The Essentials dashboard provides you with a general overview of the hand hygiene levels at your hospital. The data is presented in three ways to give you the maximum assistance in improving hand hygiene.
The pie chart shows the average hand hygiene level.
The number is based in data from the day before collected from 00:00:00 to 23:59:59. For the Hygiene mentor it will show the average hand hygiene for the ward they are responsible for. For the Primary contact person it shows the average of all the wards that have the Sani nudge system.
The line chart displays the daily compliance over the past 30 days.
You can see a thick, coloured line which shows the daily average hand hygiene level (compliance) for the past 30 days. The blue, thin line shows the monthly average hand hygiene (compliance) for the past 30 days. For a Hygiene mentor, the data will be based on data for the ward they are assigned and for the Primary contact person, the line graph will be based on data for all wards with the sani nudge system installed.
Is there a general increase or decrease in the hand hygiene trend? Are you maintaining the level of hygiene over time? Can you account for any large fluctuations in compliance?
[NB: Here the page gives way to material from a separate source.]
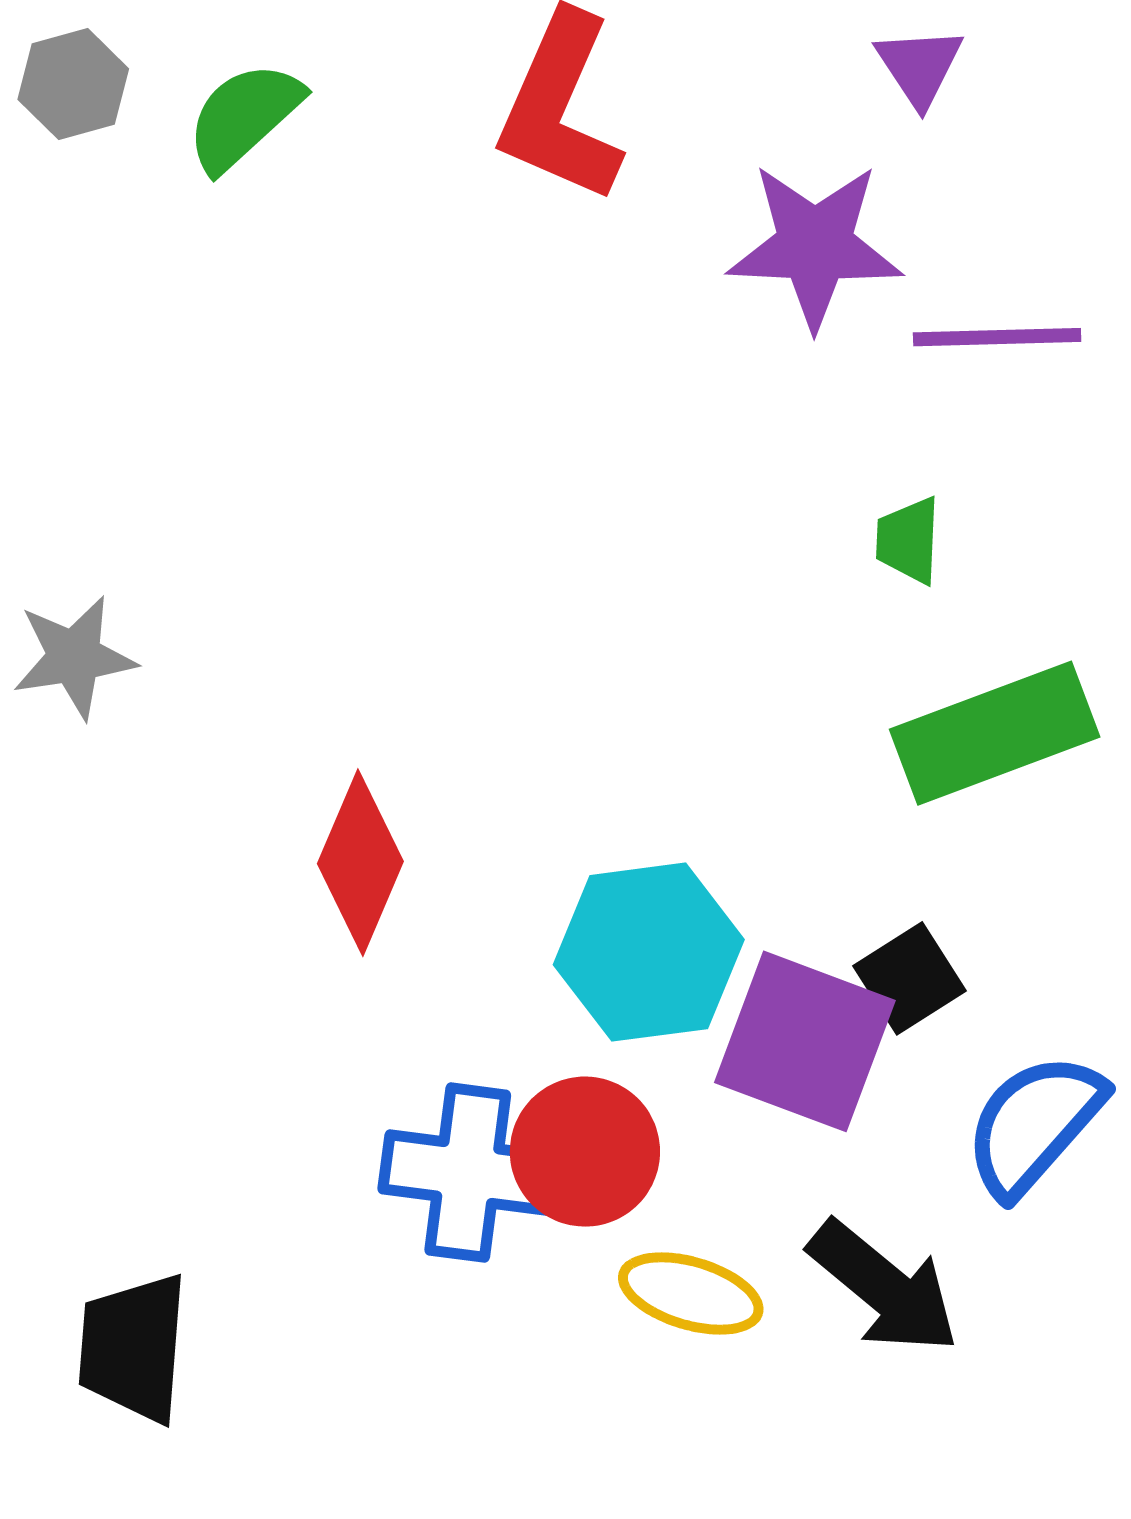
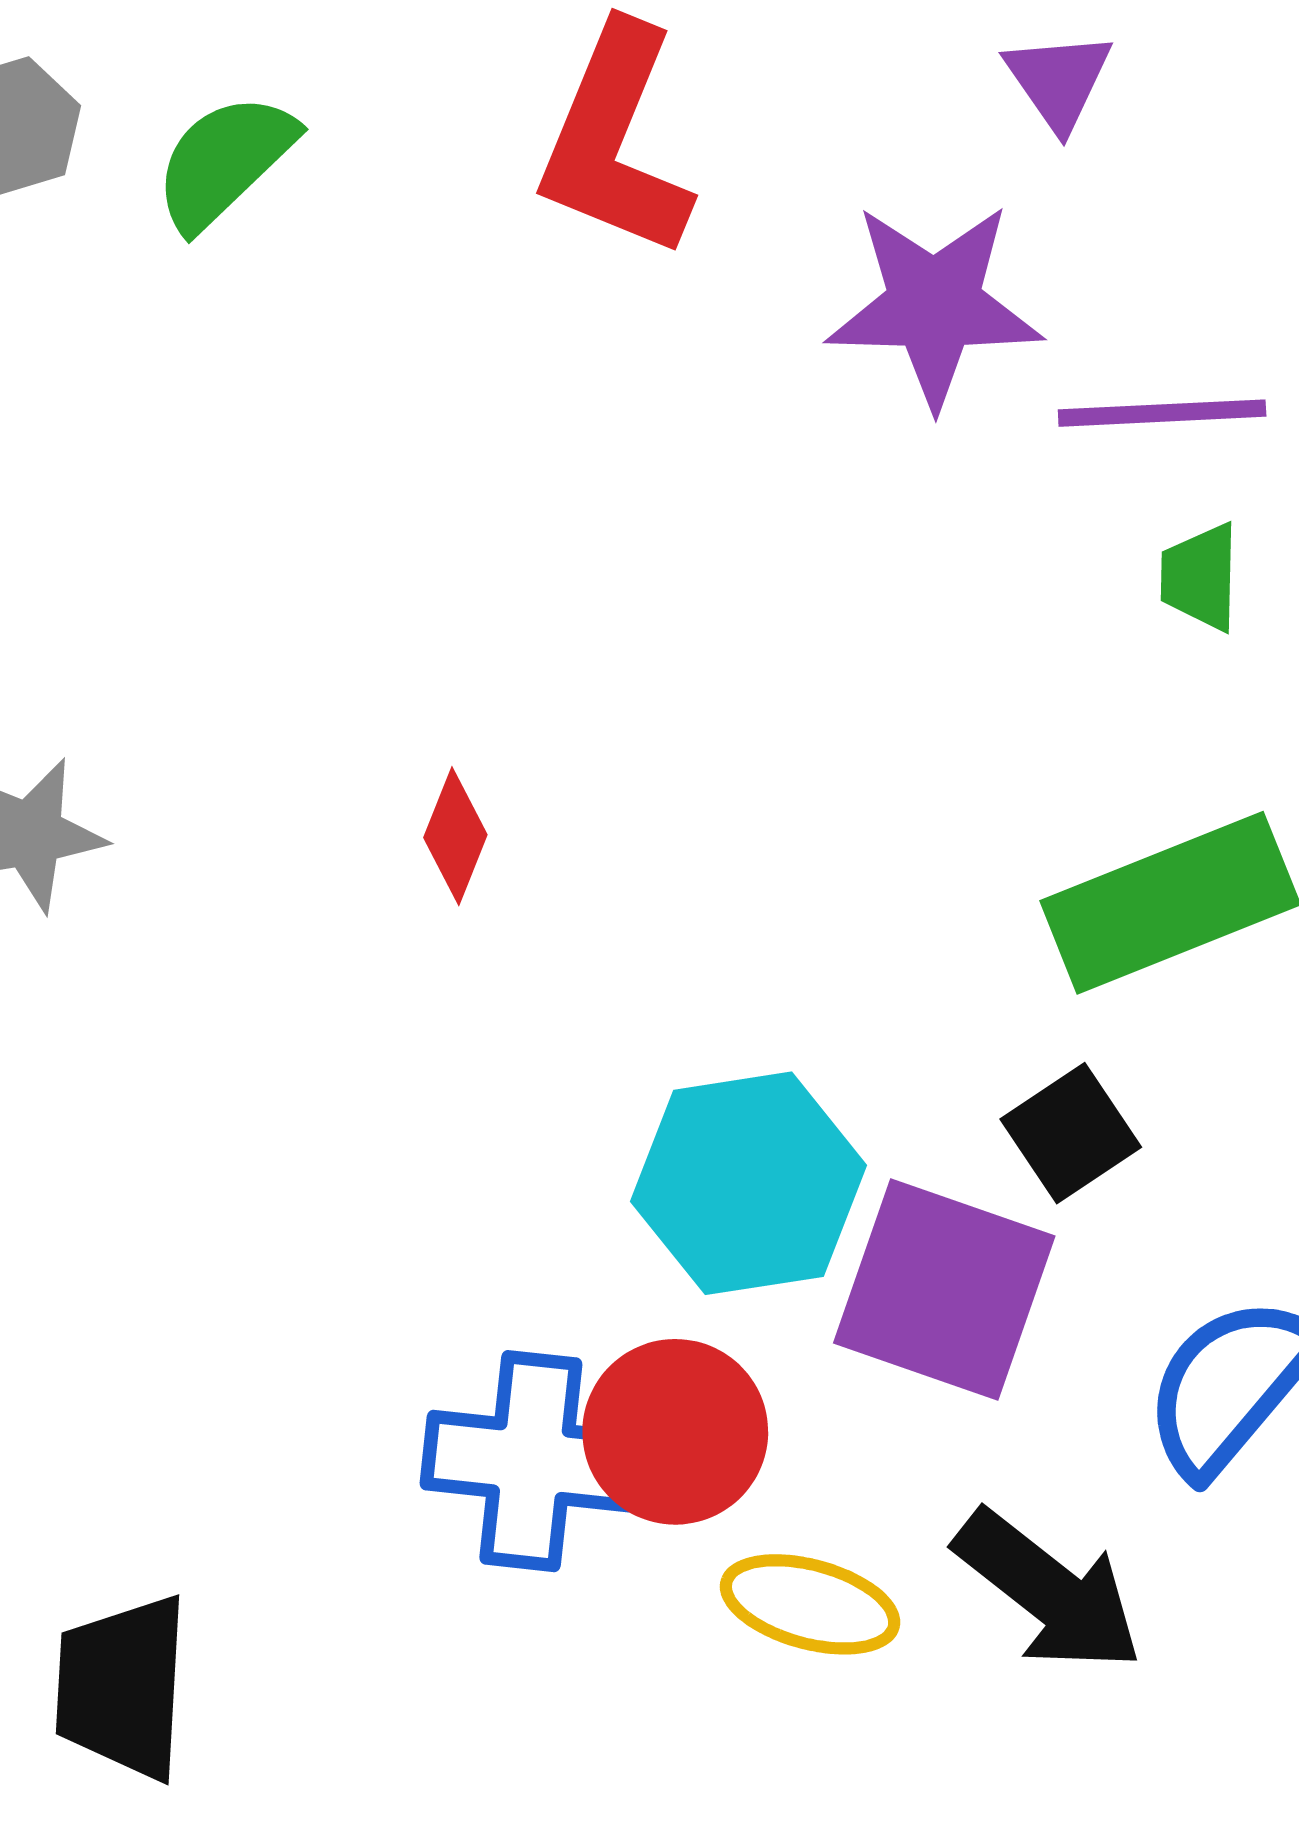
green trapezoid: (908, 540) -> (1200, 577), moved
red diamond: (360, 863) -> (455, 836), moved, size x0.6
black square: (909, 978) -> (1071, 1133), moved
The table data breaks down the hand hygiene levels to the different wards in your hospital with the solution implemented. Here, the Primary contact person can see the average hand hygiene level for the past day on ward level, the amount of Active Sani IDs and the amount of sanitizations they have performed.
"Active IDs" refers to the number of Sani IDs registered the day before by a Sani Sensor in one of the rooms which is setup for hand hygiene measuring. A Sani ID can count as active on several wards. For a Sani ID to be classified as having been active the day prior, two requirements have to be fulfilled:
- The health care worker has to have been registered by a sani sensor in a room where hand hygiene compliance is measured.
- The health care worker has to have been in five or more situations were hand hygiene were required or had five or more situations performing hand hygiene.
It is important to note that Active IDs is not equivalent to the number of staff at work! The number can be used by the as an indication of how many staff members that are wearing a Sani ID.
This number informs the customer of the amount of sanitizations occurring during a 24-hour period. It refers to all the sanitizations taking place in a ward when staff is using a dispenser with a Sani Sensor.
The number also includes the amount of sanitizations in the kitchen, offices, hallways and patient toilets if there is a Sani Sensor on the dispensers and this is even though there are no hand hygiene results for these rooms. The amount of sanitizations does not have to be related to a compliance situation. Many healthcare workers sanitize when leaving the office (or walking in the hallway) and perform hand rub for 30 seconds while working into the patient room, and they need to be credited for that specific sanitization and do not need to sanitize once more when entering the patient zone. BUT the healthcare worker might also sanitize in situations where they are not obligated to do so e.g. between different tasks in the offices. These sanitizations will also be recorded and displayed in Essentials even though these sanitizations were not directly related to the compliance results.
How can I use this data?
First, take a look at the pie chart. Are you still in the green zone? Have you increased or decreased since last week?
Second, look at the line chart. Do you see any alarming fluctuations in compliance? Have you suddenly decreased? Are you maintaining a good level of hand hygiene?
Third, study the table data. Are there any wards that are doing particularly poorly? Is there a good commitment to wearing the Sani IDs? Is the amount of hand sanitizations as expected?
Fourth, download the data as a CSV file to use in your internal data analysis tools.
Finally, show your colleagues and employees the data. Encourage communication and discussion around hand hygiene.
Sani nudge recommendations
We recommend you target the wards with the lowest overall compliance. Present the data to the staff and discuss hand hygiene in your weekly meetings. Perhaps ask your colleagues why they think hand hygiene is not as high as it should be. Go over your hand hygiene rules of your hospital.
Take a look at Weekly Improvements to identify the room types at the wards with the lowest and highest compliance.
Use Team Insights to target specific staff groups that are performing poorly in hand hygiene.
Encourage your healthcare workers to sign up to Individual Motivation so they can improve their own hand hygiene scores.
Take advantage of the nudging feature in Intelligent Nudging to remind and reinforce good hand hygiene behaviour.